Studie Kaufkraft in und um München am höchsten

Die Kaufkraft in Deutschland ist einer Studie zufolge auch in der Wirtschaftskrise in und um München sowie im Taunus am stärksten. Die Regionen mit der geringsten Kaufkraft befinden sich hingegen weiter in den neuen Bundesländern.

Kaufkraft in und um München am höchsten

Insgesamt hat einer Untersuchung des Nürnberger Marktforschungsinstitut MB-Research zufolge die Wirtschafts- und Finanzkrise nur "geringe Auswirkungen" auf die Konsumstärke.

Die höchste Kaufkraft gibt es demnach in diesem Jahr im Landkreis Starnberg mit 28.716 Euro pro Kopf und Jahr. Auf den Plätzen zwei und drei folgten der Hochtaunuskreis und der Landkreis München mit 28.324 Euro beziehungsweise 26.378 Euro. Auf den weiteren Rängen lägen die Kreisfreie Stadt München und der Main-Taunus-Kreis. Gegenüber dem Vorjahr sei die Kaufkraft nahezu unverändert.

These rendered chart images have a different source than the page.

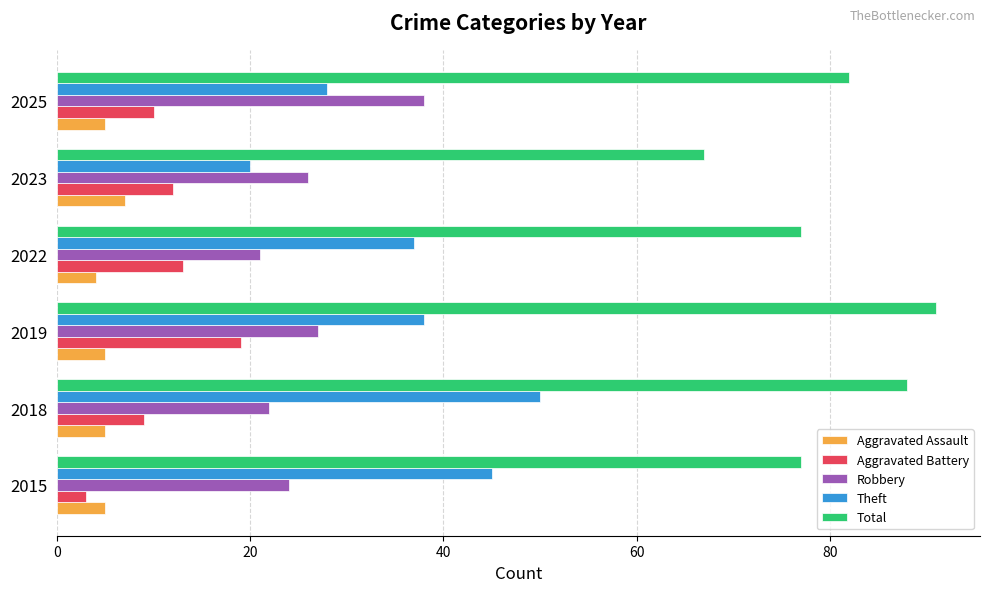

What is the sum of the Aggravated Assault values at 2025 and 2018?

10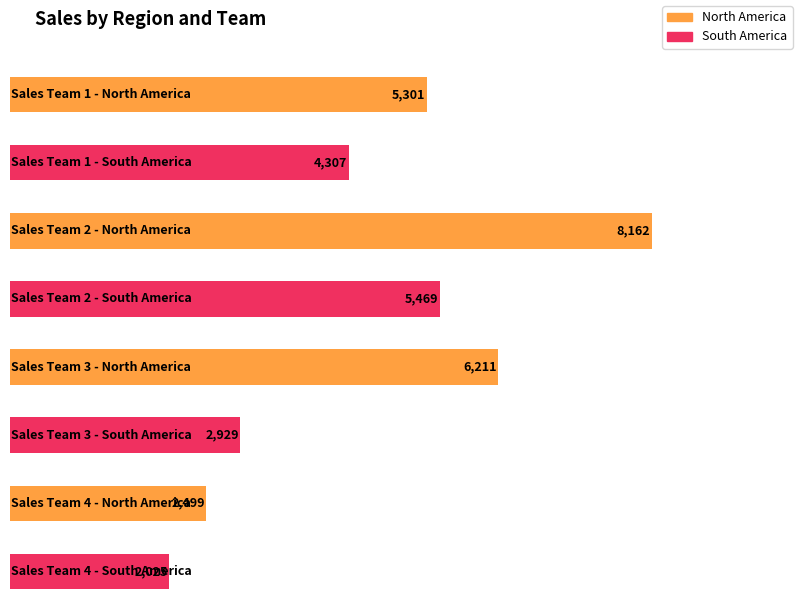

How many North America values are between 5301 and 8162?

3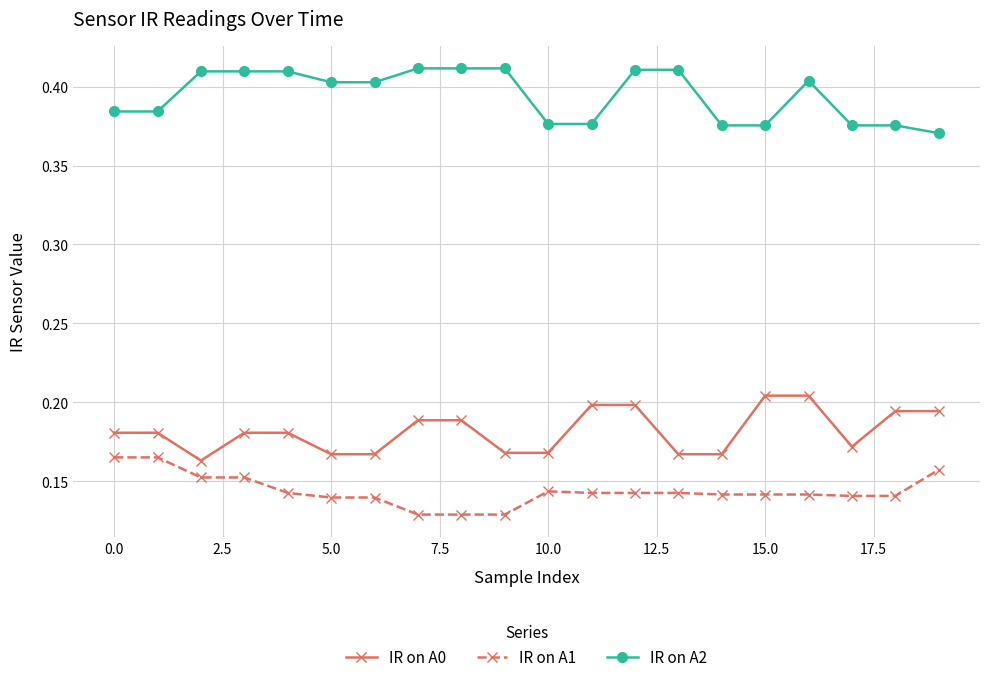

True or false: IR on A0 and IR on A2 cross at least once.

False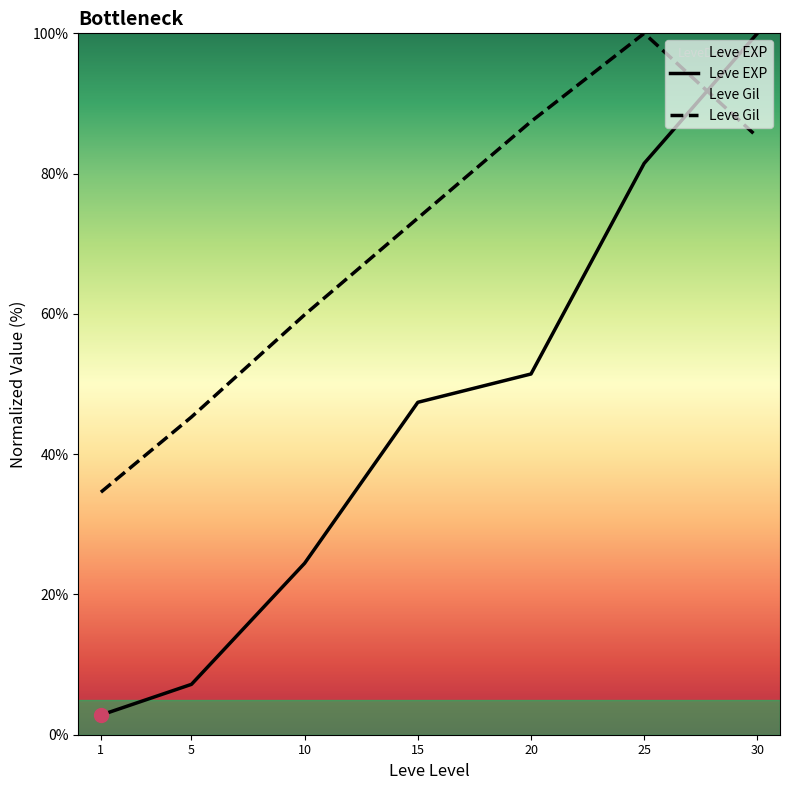

Reading right to left, list all the values displayed in this chart.

Leve EXP: 30=100.0	25=81.5	20=51.4	15=47.4	10=24.5	5=7.2	1=2.8
Leve Gil: 30=85.2	25=100.0	20=87.4	15=73.7	10=59.9	5=45.3	1=34.6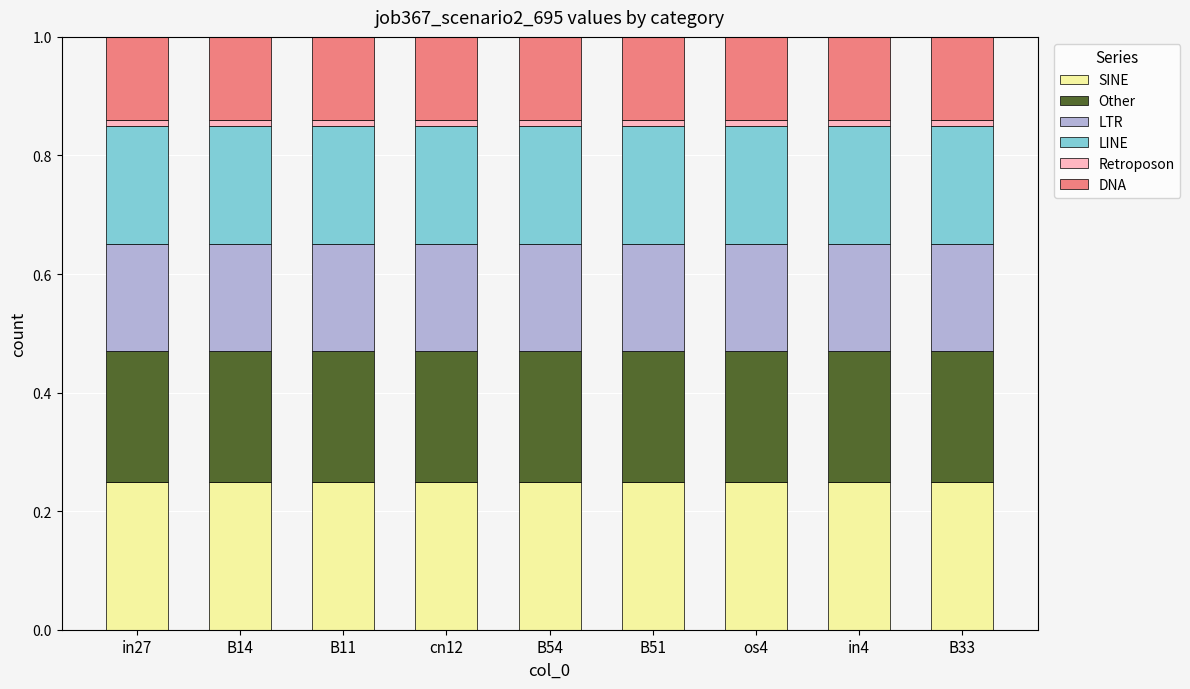

What is the label of the 1st bar from the right?

B33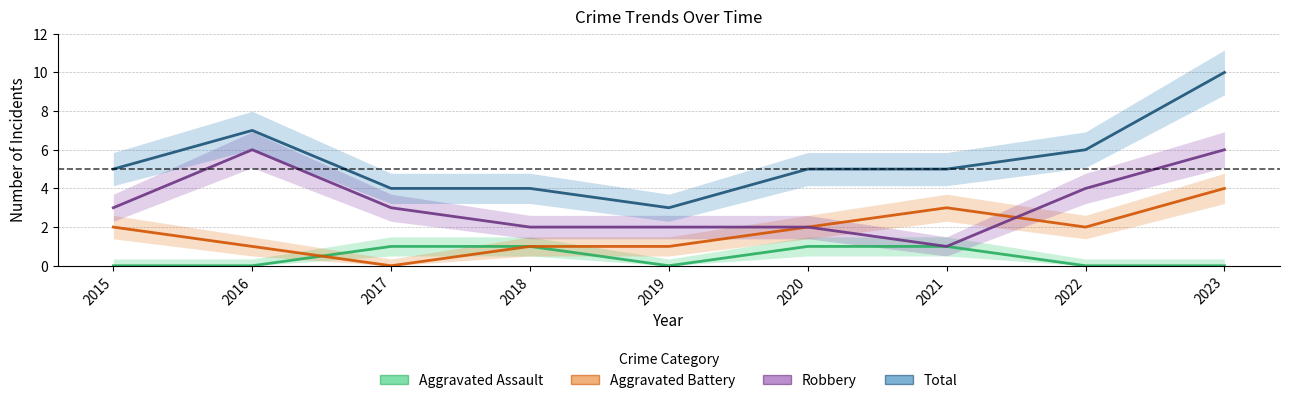

Rank the series by their average value, from lowest to highest.

Aggravated Assault, Aggravated Battery, Robbery, Total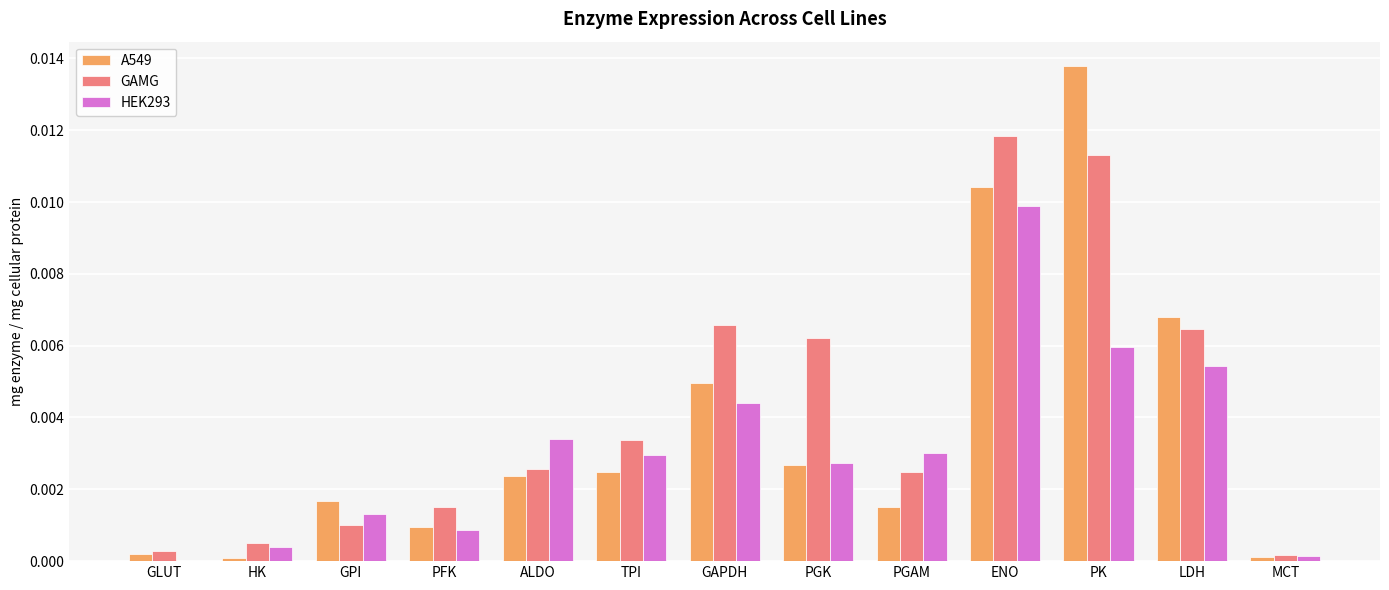

Is the value of A549 at HK greater than the value of HEK293 at LDH?

No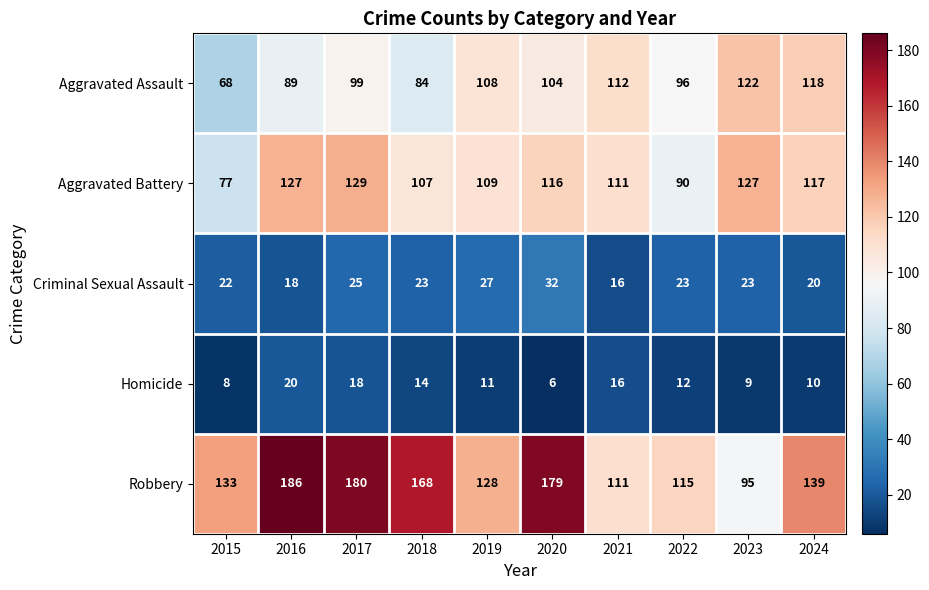

Which series has the largest range (max minus min)?

Robbery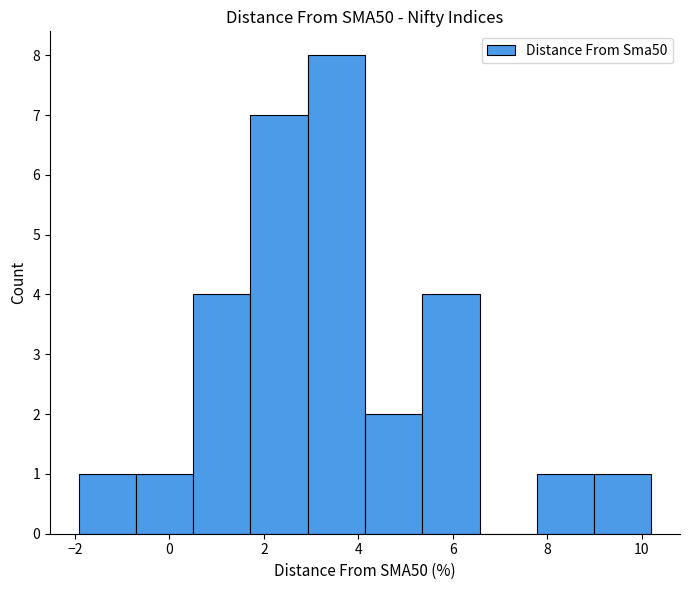

Over which range of the x-axis is the bar tallest?

3.0 to 4.2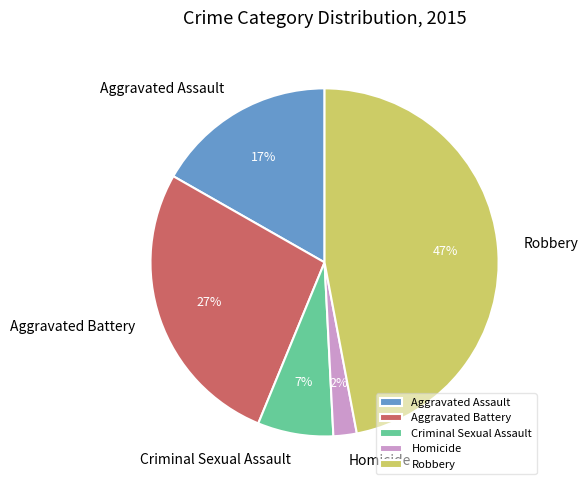

To the nearest percent, what is the difference between the Aggravated Battery and Robbery slice percentages?

20%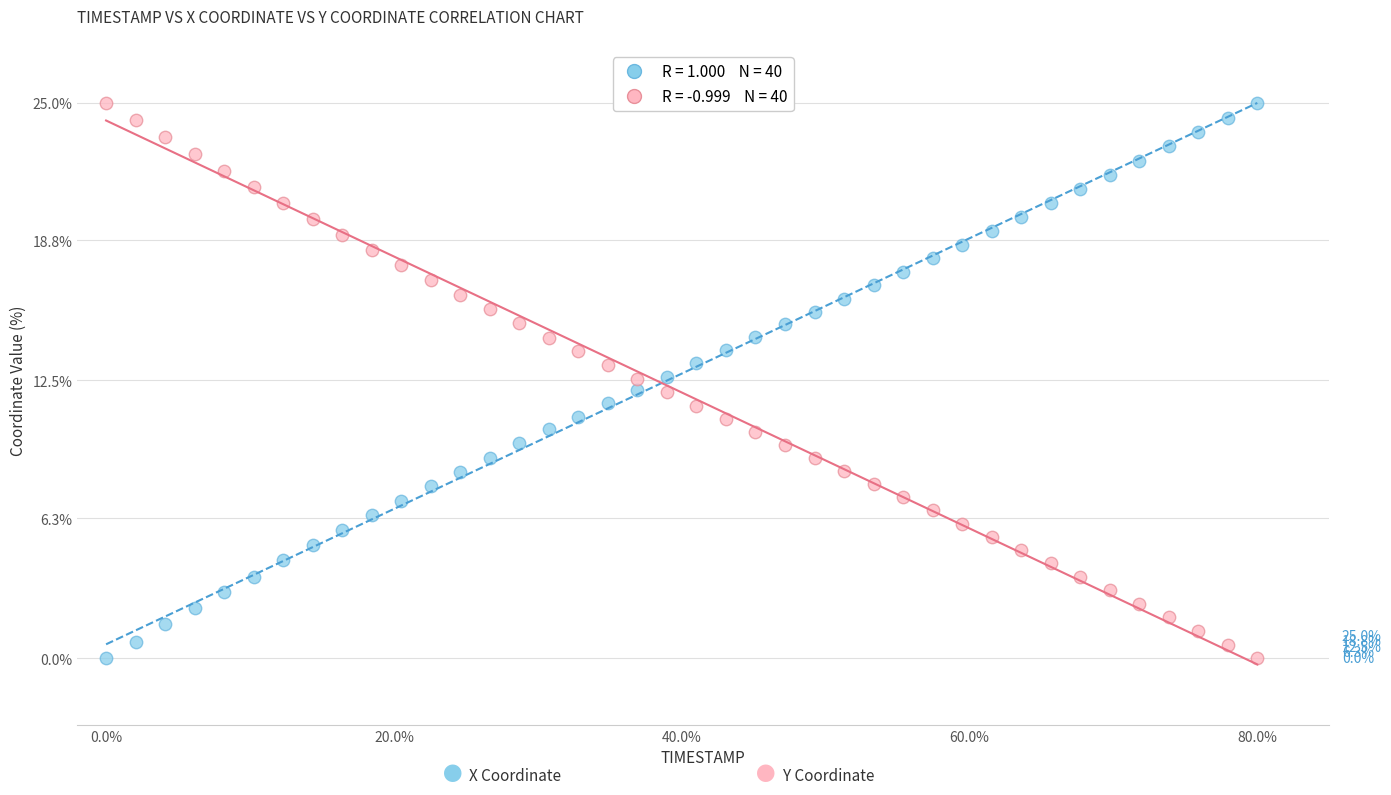

Across all data points, what is the range of X values (max minus min)?

80.0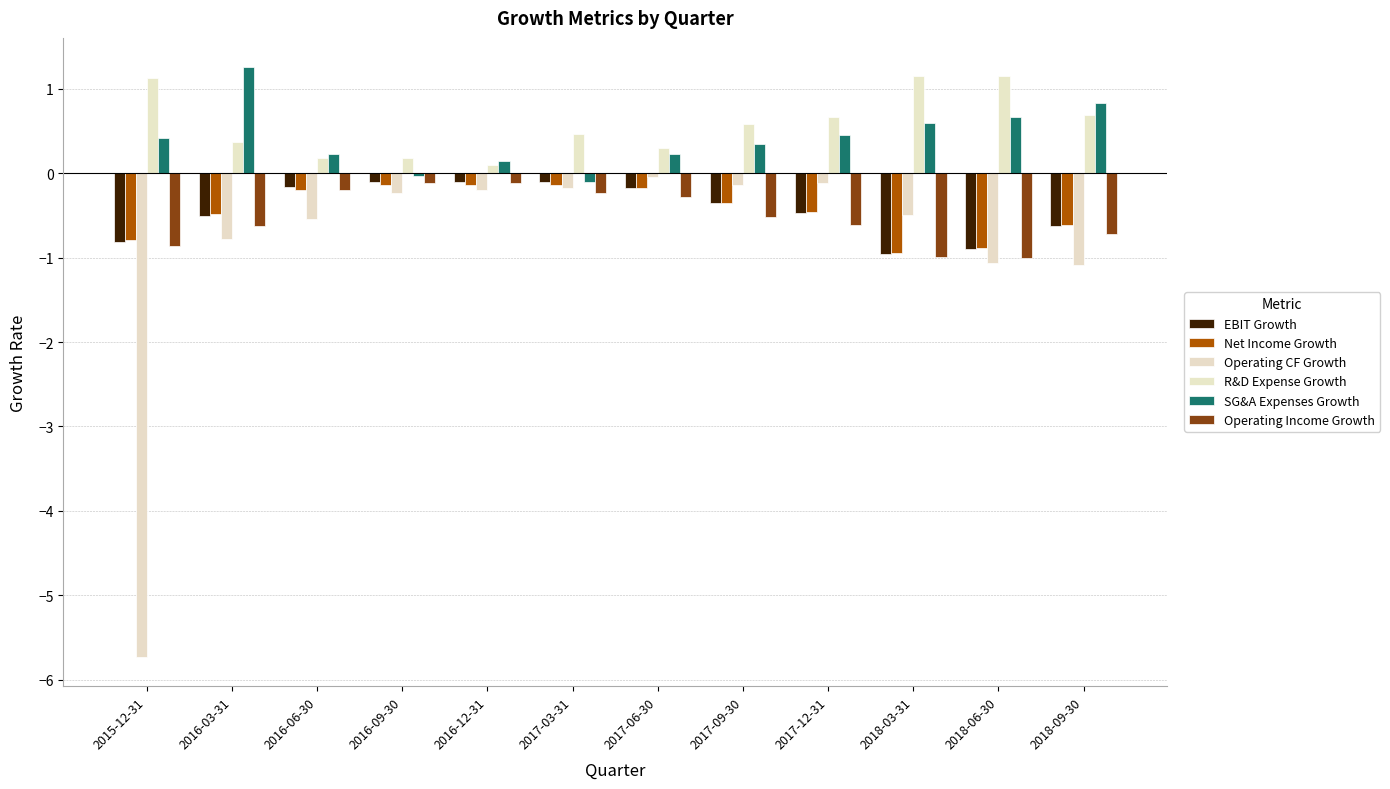

What is the total value across all series at 2017-12-31?

-0.5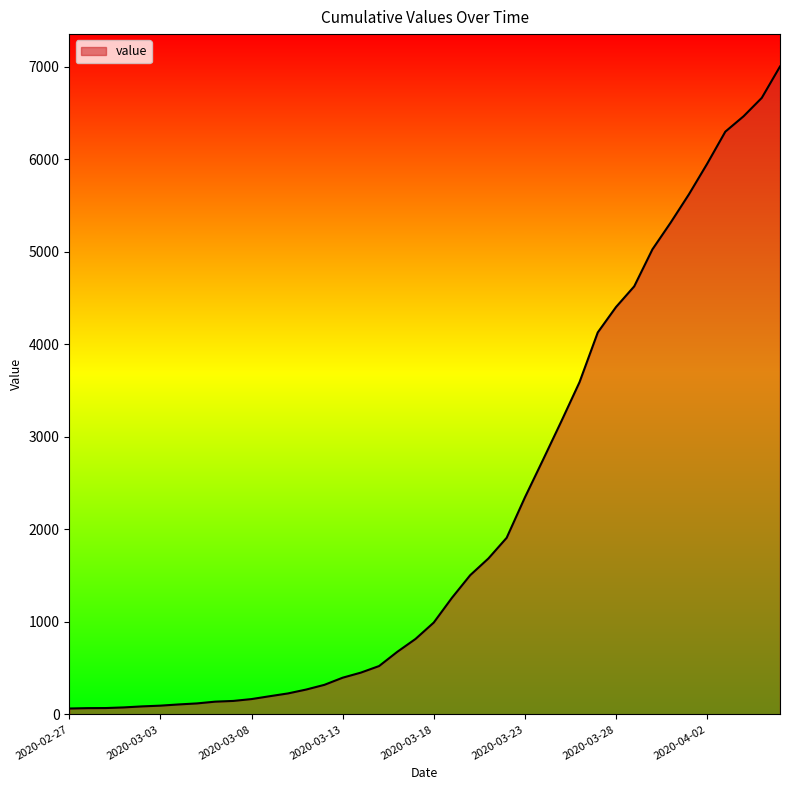

How many lines are shown in the chart?

1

Die geringste Kaufkraft gibt es hingegen den Angaben zufolge in der Niederschlesischen Lausitz in Sachsen mit 14.400 Euro pro Kopf und Jahr. Auf den Plätzen zwei und drei folgten die Uckermark in Brandenburg mit 14.390 Euro und der Landkreis Güstrow in Mecklenburg-Vorpommern mit 14.346 Euro. In diesen Regionen habe sich die Kaufkraft gegenüber dem Vorjahr allerdings im Durchschnitt um zwei Prozent erhöht. Ähnlich schwach sei die Kaufkraft zudem im Landkreis Annaberg in Sachsen sowie im thüringischen Kyffhäuserkreis.

Die durchschnittliche Kaufkraft der rund 82 Millionen Deutschen belaufe sich auf 18.957 Euro, was einem Plus von 0,4 Prozent gegenüber dem Vorjahr entspricht.

Das Nürnberger Marktforschungsinstitut MB-Research hat bundesweit 419 Stadt- und Landkreise untersucht.